Diet ads, gym membership offers, fitness DVDs and health warnings about obesity. Everything thrown at us is designed to make us feel bad about what we've been encouraged to do before.

It's like stepping from the opulence and extravagance of pre- Revolution French aristocracy into the drudgery of life behind the old iron curtain.

Overnight, people scoffing a hundredweight of Quality Street and pints of Baileys last week are turning their noses up at a snifter of wine because they're on a 'detox' nibbling only celery sticks and sipping spring water.

Now scientists tell us we're being misled about detox products and most are a rip off. You don't say.

Trading standards officers are warning people to be 'sceptical' of products promising to ease aches, pains, headaches and tiredness; relieve stress, aid weight loss, increase energy levels and increase metabolism.

Some retailers have been forced to take some items off their shelves.

Detox products are just like expensive face creams. They might make you feel better about using them but they're pointless and a mug's game.

We'd all do better dropping that money into a charity box.

HEARTENING news for all those teenagers fretting about not feeling conventionally good-looking - quirky looking is in vogue.

Matt Smith, the new 26 year-old Doctor Who - it's not just police officers that are getting younger - is a case in point. When I first saw him in BBC2's Party Animals last year, he stuck out, not just as a promising acting talent but also as an unconventional face with a future.

Actress Kelly Reilly, DC Anna Travis in this week's Lynda Le Plant drama Above Suspicion, is the same, beautiful but in a different, edgy way.

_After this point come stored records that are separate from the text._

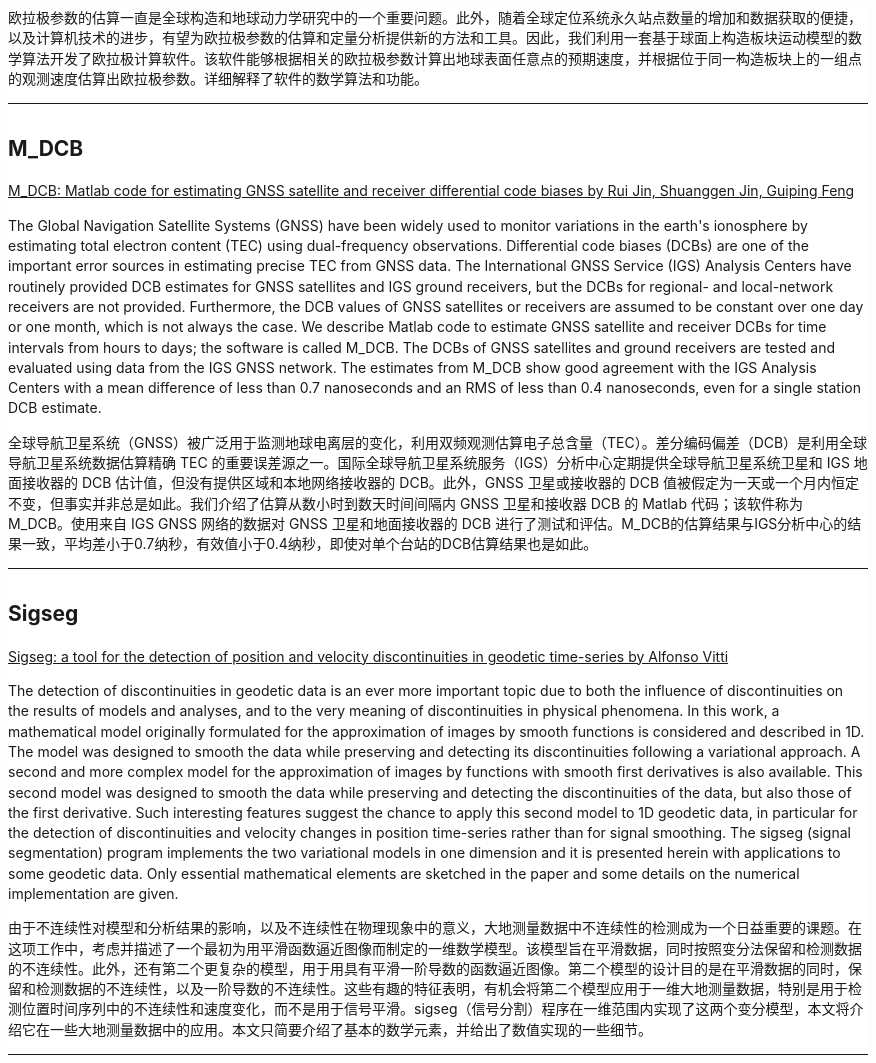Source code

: 欧拉极参数的估算一直是全球构造和地球动力学研究中的一个重要问题。此外，随着全球定位系统永久站点数量的增加和数据获取的便捷，以及计算机技术的进步，有望为欧拉极参数的估算和定量分析提供新的方法和工具。因此，我们利用一套基于球面上构造板块运动模型的数学算法开发了欧拉极计算软件。该软件能够根据相关的欧拉极参数计算出地球表面任意点的预期速度，并根据位于同一构造板块上的一组点的观测速度估算出欧拉极参数。详细解释了软件的数学算法和功能。 

---

## M_DCB

[M_DCB: Matlab code for estimating GNSS satellite and receiver differential code biases by Rui Jin, Shuanggen Jin, Guiping Feng](https://geodesy.noaa.gov/gps-toolbox/m_dcb.htm)

The Global Navigation Satellite Systems (GNSS) have been widely used to monitor variations in the earth's ionosphere by estimating total electron content (TEC) using dual-frequency observations. Differential code biases (DCBs) are one of the important error sources in estimating precise TEC from GNSS data. The International GNSS Service (IGS) Analysis Centers have routinely provided DCB estimates for GNSS satellites and IGS ground receivers, but the DCBs for regional- and local-network receivers are not provided. Furthermore, the DCB values of GNSS satellites or receivers are assumed to be constant over one day or one month, which is not always the case. We describe Matlab code to estimate GNSS satellite and receiver DCBs for time intervals from hours to days; the software is called M_DCB. The DCBs of GNSS satellites and ground receivers are tested and evaluated using data from the IGS GNSS network. The estimates from M_DCB show good agreement with the IGS Analysis Centers with a mean difference of less than 0.7 nanoseconds and an RMS of less than 0.4 nanoseconds, even for a single station DCB estimate.  

全球导航卫星系统（GNSS）被广泛用于监测地球电离层的变化，利用双频观测估算电子总含量（TEC）。差分编码偏差（DCB）是利用全球导航卫星系统数据估算精确 TEC 的重要误差源之一。国际全球导航卫星系统服务（IGS）分析中心定期提供全球导航卫星系统卫星和 IGS 地面接收器的 DCB 估计值，但没有提供区域和本地网络接收器的 DCB。此外，GNSS 卫星或接收器的 DCB 值被假定为一天或一个月内恒定不变，但事实并非总是如此。我们介绍了估算从数小时到数天时间间隔内 GNSS 卫星和接收器 DCB 的 Matlab 代码；该软件称为 M_DCB。使用来自 IGS GNSS 网络的数据对 GNSS 卫星和地面接收器的 DCB 进行了测试和评估。M_DCB的估算结果与IGS分析中心的结果一致，平均差小于0.7纳秒，有效值小于0.4纳秒，即使对单个台站的DCB估算结果也是如此。 

---

## Sigseg

[Sigseg: a tool for the detection of position and velocity discontinuities in geodetic time-series by Alfonso Vitti](https://geodesy.noaa.gov/gps-toolbox/sigseg.htm)

The detection of discontinuities in geodetic data is an ever more important topic due to both the influence of discontinuities on the results of models and analyses, and to the very meaning of discontinuities in physical phenomena. In this work, a mathematical model originally formulated for the approximation of images by smooth functions is considered and described in 1D. The model was designed to smooth the data while preserving and detecting its discontinuities following a variational approach. A second and more complex model for the approximation of images by functions with smooth first derivatives is also available. This second model was designed to smooth the data while preserving and detecting the discontinuities of the data, but also those of the first derivative. Such interesting features suggest the chance to apply this second model to 1D geodetic data, in particular for the detection of discontinuities and velocity changes in position time-series rather than for signal smoothing. The sigseg (signal segmentation) program implements the two variational models in one dimension and it is presented herein with applications to some geodetic data. Only essential mathematical elements are sketched in the paper and some details on the numerical implementation are given.  

由于不连续性对模型和分析结果的影响，以及不连续性在物理现象中的意义，大地测量数据中不连续性的检测成为一个日益重要的课题。在这项工作中，考虑并描述了一个最初为用平滑函数逼近图像而制定的一维数学模型。该模型旨在平滑数据，同时按照变分法保留和检测数据的不连续性。此外，还有第二个更复杂的模型，用于用具有平滑一阶导数的函数逼近图像。第二个模型的设计目的是在平滑数据的同时，保留和检测数据的不连续性，以及一阶导数的不连续性。这些有趣的特征表明，有机会将第二个模型应用于一维大地测量数据，特别是用于检测位置时间序列中的不连续性和速度变化，而不是用于信号平滑。sigseg（信号分割）程序在一维范围内实现了这两个变分模型，本文将介绍它在一些大地测量数据中的应用。本文只简要介绍了基本的数学元素，并给出了数值实现的一些细节。 

---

Beauty is in the eye of the beholder and sometimes being different is what it takes.

TWO stories in Monday's papers gave me a giggle.

One stated that Monday was a good day for a tantrum to remedy the back to work post-Christmas blues.

Psychologists - nice job if you can get it - advise having an attack of the screaming abdabs to release tension and expel negative energies caused by stress.

The other stated that Monday was also the busiest day for divorce lawyers after relationships break down after a miserable Christmas and New Year.

Is that before or after the screaming starts or because of?

Sheryl Gascoigne has been divorced from fallen football star Paul Gascoigne for years but has kept his name - a more than likely calculated career move than force of habit or form of affection.

She was a single mother when she met him and took to life as a Wag like a duck to water.

Life with Gazza was hell. The drinking, the violence, the unpredictability but they divorced and she made her living as a property developer using the money from their break-up.

Now, as all property developers are suffering hard times, up she pops again, with her children, on a documentary - in the loosest meaning of the word - to stick the boot into a mentally ill man.

We might have all lapped up the unhinged Gazza. It was horrendous to watch - and totally unnecessary.

We know the man - once national hero - is suffering and in re-hab. He's an alcoholic and a broken wreck in need of psychiatric care.

Did his ex-wife need to show the world?

But the most painful aspect of all the filming was his 12-year-old son - already old for his years because he's seen too much - being expected to make public judgements on his father and put into the position of witnessing his father at his nadir.

He's a child and deserves protection and not exposure - public exposure - to the problems of his dad.

With ex-wives like Sheryl who needs an enemy?

And with a mother like Sheryl and a father like Gazza, our thoughts should be for the future of poor little Regan.

DARLING of the Moment Cheryl Cole, wronged wife, self-made star with the X-Factor human touch, managed to win over women of every age and size into the I Love Cheryl Brigade.

But she might just have shot herself in the foot with a throwaway comment about sometimes 'feeling fat.'

The spindle known as Cheryl burbled on about her horror at not being able to get into a pair of 28-inch waist jeans in Selfridges changing room and crying because she was nine and a half stone.

Considering the size of the average British woman is 14-16, she should expect very little sympathy from the sisterhood for her misery in that changing room.